The true value of UX analytics solutions over more traditional web analytics is that ecommerce teams armed with the insights UX analytics provide are able to run fewer, more targeted tests based on real data, rather than making decisions based solely on gut instinct or best practice. Add to that the ability to measure the effect of any tests run on actual visitors’ behaviour patterns means that ecommerce teams can quantify improvements to the user experience in metrics from engagement and hesitation time all the way through to checkouts and revenue.

Essentially, UX analytics tools offer an extra layer of insight beyond the traditional web analytics tools for actioning in real-time. Going a step beyond that, ecommerce brands can now harness the power of AI integrated into UX analytics solutions like ContentSquare’s – in the form of a chatbot named Arti – to take their insights a step further. AI offer consumers a more personalised and data-driven visit to their website, so they are more likely to return, and the more they return the better the AI gets to know them and can make ever-more informed recommendations suited to the consumer’s preferences.

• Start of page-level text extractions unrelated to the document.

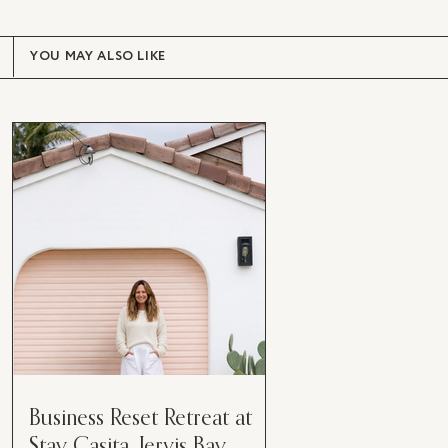
YOU MAY ALSO LIKE
Business Reset Retreat at
Stay Casita, Jervis Bay.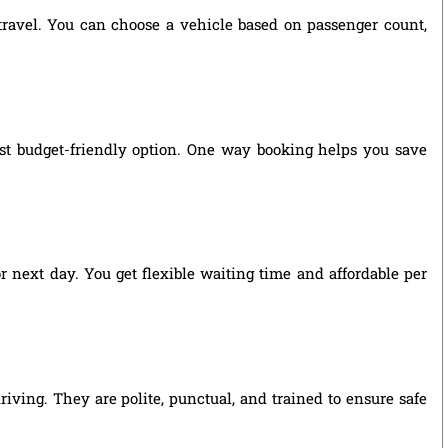
 travel. You can choose a vehicle based on passenger count,
ost budget-friendly option. One way booking helps you save
r next day. You get flexible waiting time and affordable per
riving. They are polite, punctual, and trained to ensure safe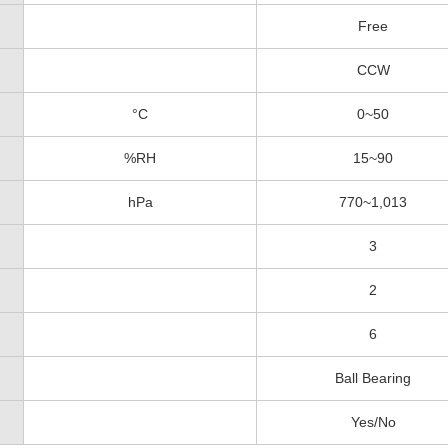
Free
CCW
°C
0~50
%RH
15~90
hPa
770~1,013
3
2
6
Ball Bearing
Yes/No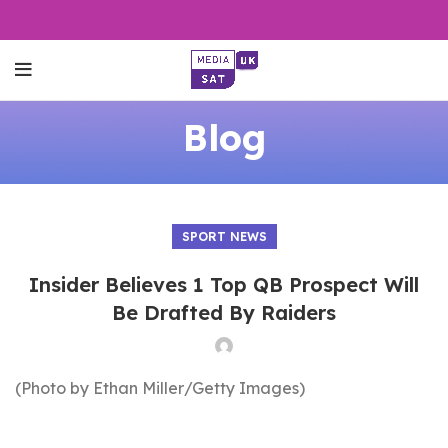
Blog
SPORT NEWS
Insider Believes 1 Top QB Prospect Will
Be Drafted By Raiders
(Photo by Ethan Miller/Getty Images)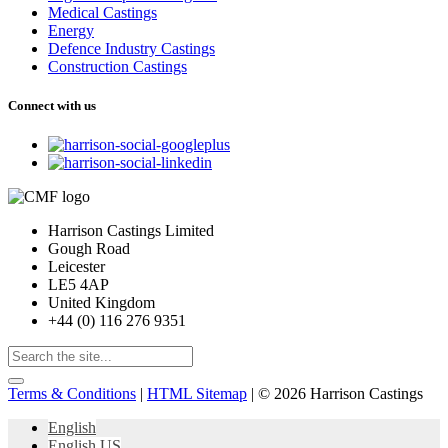
Medical Castings
Energy
Defence Industry Castings
Construction Castings
Connect with us
Harrison Castings Limited
Gough Road
Leicester
LE5 4AP
United Kingdom
+44 (0) 116 276 9351
Terms & Conditions
|
HTML Sitemap
| © 2026 Harrison Castings
English
English US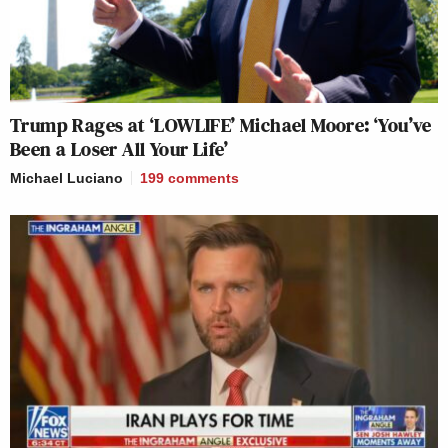
Trump Rages at ‘LOWLIFE’ Michael Moore: ‘You’ve
Been a Loser All Your Life’
Michael Luciano
199
comments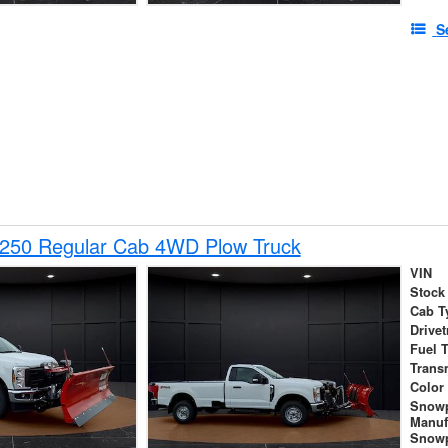
S
-250 Regular Cab 4WD Plow Truck
VIN
Stock
Cab T
Drivet
Fuel 
Trans
Color
Snow
Manuf
Snowp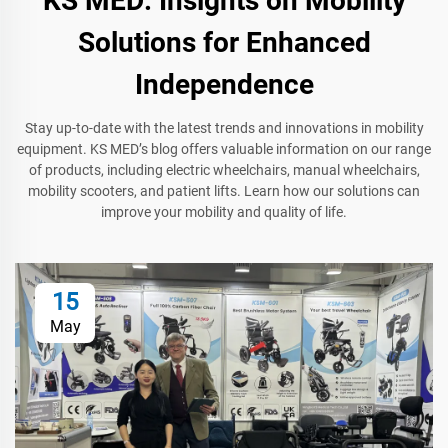
KS MED: Insights on Mobility
Solutions for Enhanced
Independence
Stay up-to-date with the latest trends and innovations in mobility
equipment. KS MED’s blog offers valuable information on our range
of products, including electric wheelchairs, manual wheelchairs,
mobility scooters, and patient lifts. Learn how our solutions can
improve your mobility and quality of life.
15
May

Understanding your customers’ journey

Understanding how customers interact with your website is critical to an ecommerce team’s optimisation efforts, and is the core principle they need to concentrate on in order to improve their conversion rates. While the size of conversion rates may still be the ‘quick win’ route to achieving a brand’s business objectives, an enjoyable customer experience is the real driver. And, offering all of the valuable, actionable insights about your consumers’ experiences comes from UX analytics, giving ecommerce, digital, sales and marketing teams all the data and insight they could want to make profitable changes to website layout, content and images.